Quick answer: Under $200, prioritize GPS accuracy, battery life, readable screens, heart-rate consistency, physical buttons, and reliable training basics. Skip watches that sell flashy features but fail on tracking.
What matters most under $200
A budget GPS running watch should nail the basics: quick GPS lock, accurate distance trends, useful pace display, dependable battery, comfortable strap, and readable data during a run. You do not need every premium recovery metric to train well. You do need a watch that does not make easy pacing, intervals, or long-run tracking harder.
Features worth paying for
- GPS modes: stable outdoor distance and pace smoothing.
- Battery: enough GPS time for your longest run plus margin.
- Buttons: better than touchscreen-only controls in sweat and rain.

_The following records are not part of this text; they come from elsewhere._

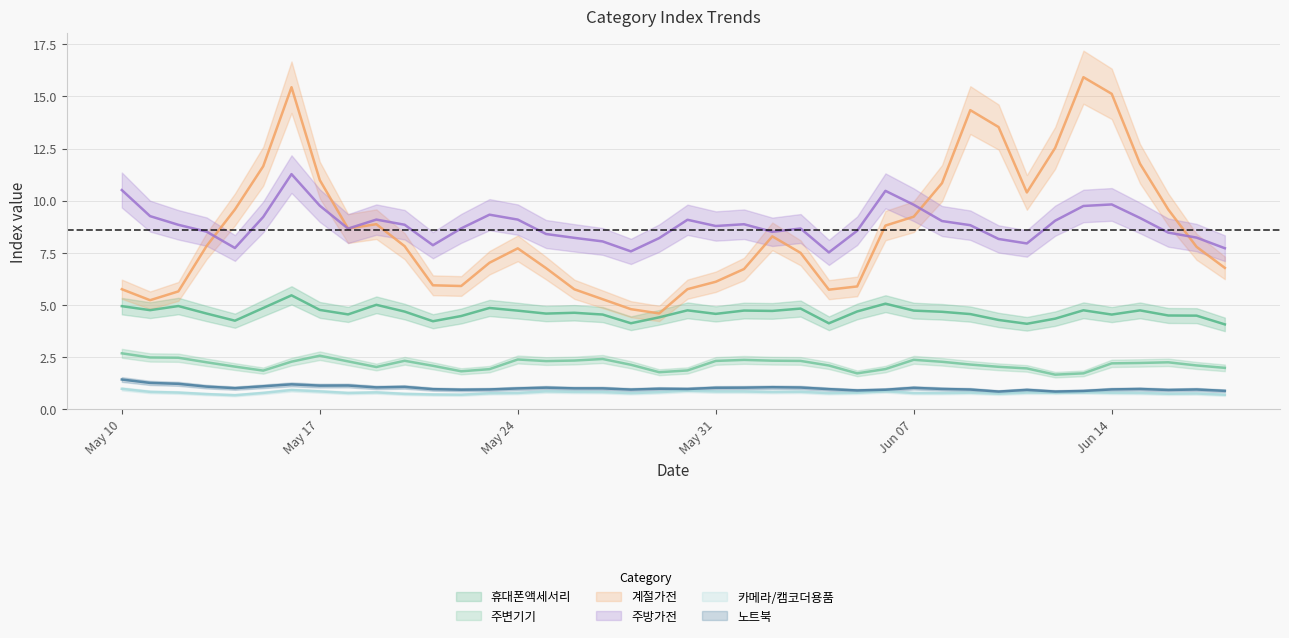

What are all the series names shown in the legend?

휴대폰액세서리, 주변기기, 계절가전, 주방가전, 카메라/캠코더용품, 노트북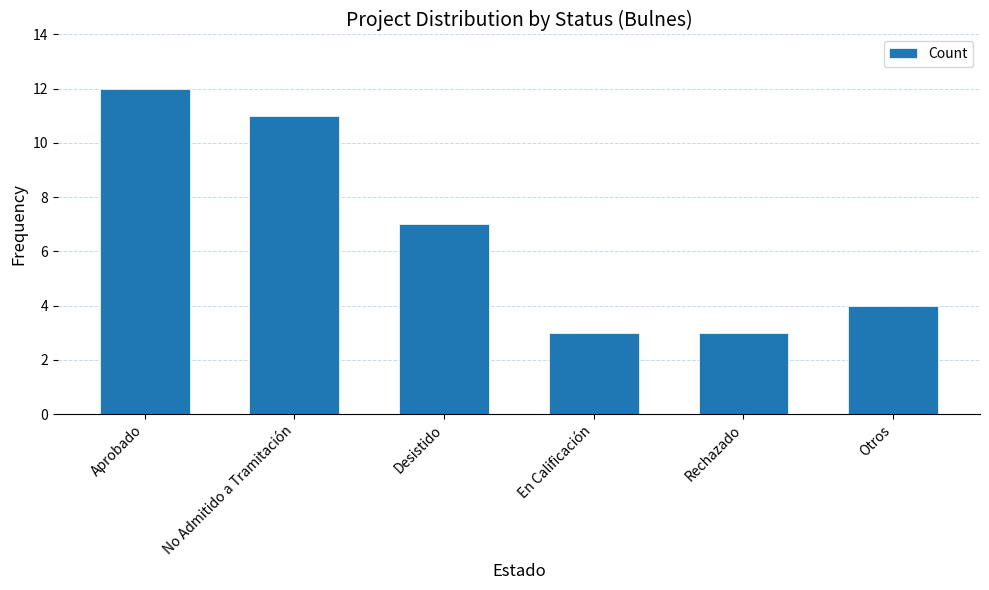

Where is the data nearest to the value 7?

Desistido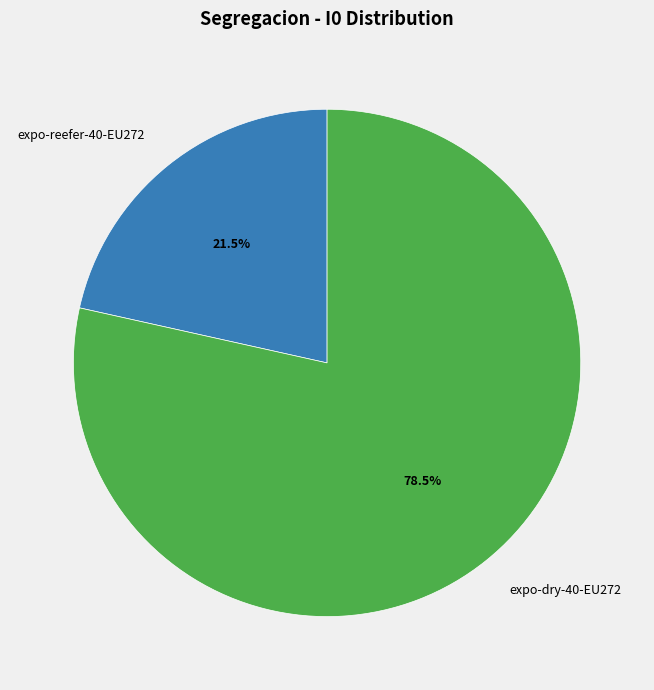

How many segments does this pie chart have?

2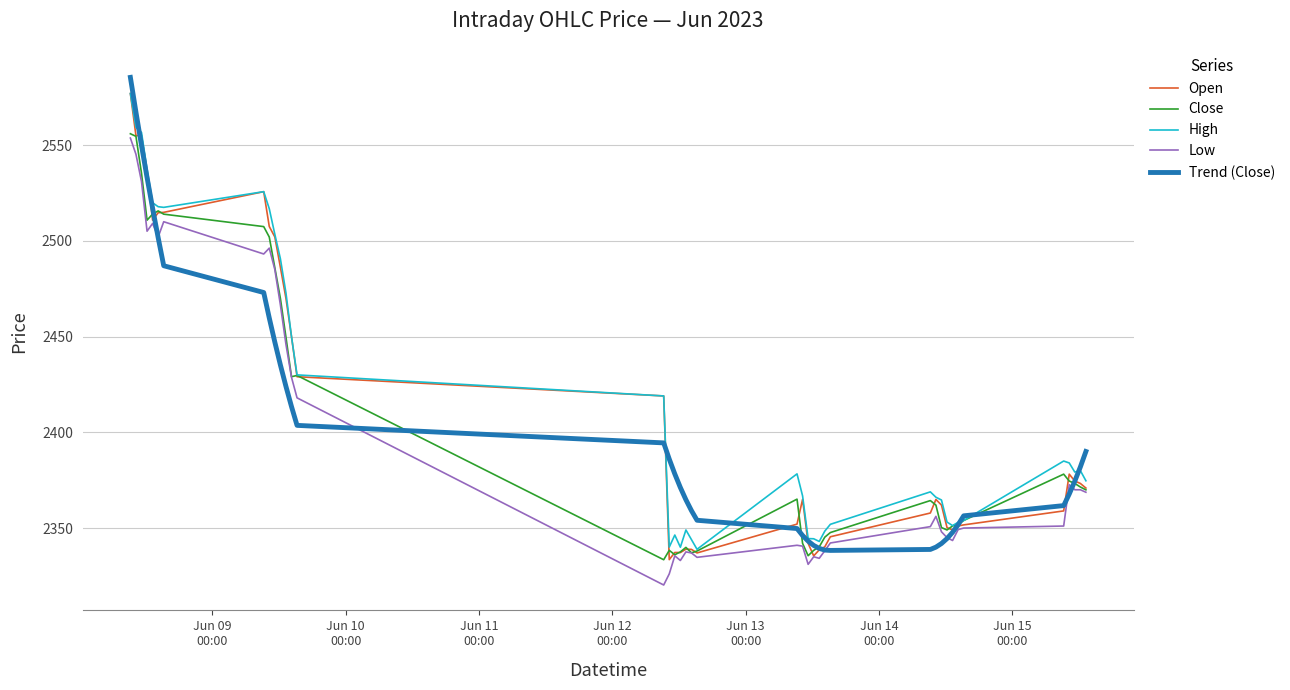

What is the maximum value for Trend (Close)?

2585.4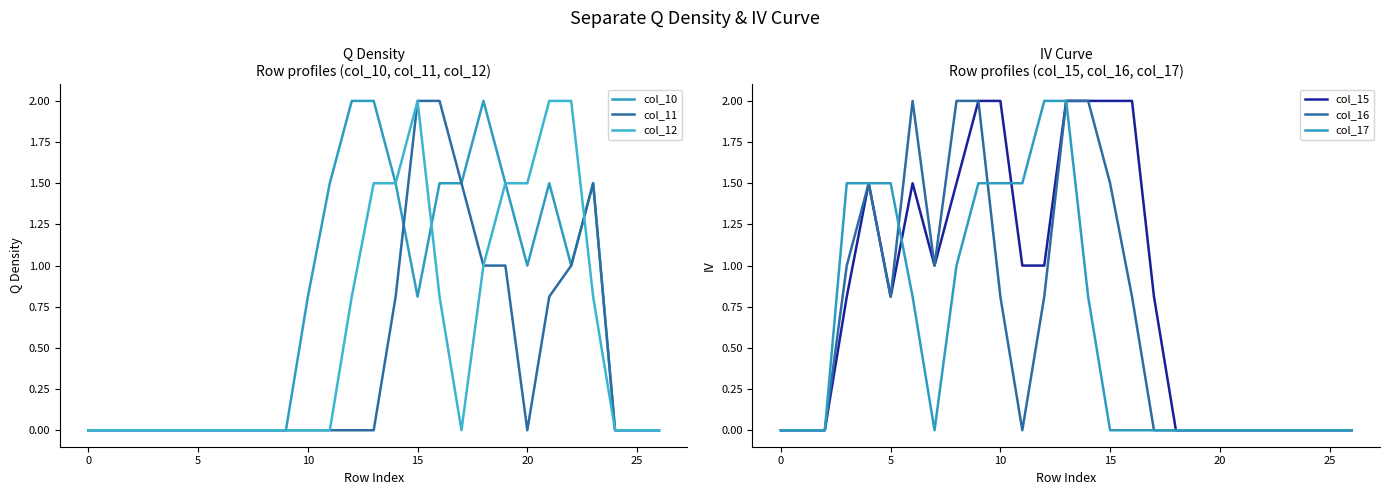

Does the chart display data point markers on the line(s)?

No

- Training basics: laps, workouts, heart-rate zones, and simple history.
- Comfort: light case and strap that works overnight if you track sleep.
Features you can skip
Music storage, payments, maps, advanced readiness metrics, and premium materials are useful for some runners, but they are not essential for most beginners. If paying for those features means worse GPS, worse battery, or a bulky case, choose the simpler watch.
Who should spend more than $200
Spend more if you need full maps, ultramarathon battery, advanced training load analysis, triathlon mode, or premium smartwatch tools. Otherwise, a budget GPS watch plus the right daily trainer will help more than a flagship watch you barely use.
Buying checklist
- Can you read pace at a glance?
- Can you start, stop, and lap without looking?
- Does battery cover your longest likely event?
- Does the app export to Strava or your training platform?
- Does it fit comfortably overnight?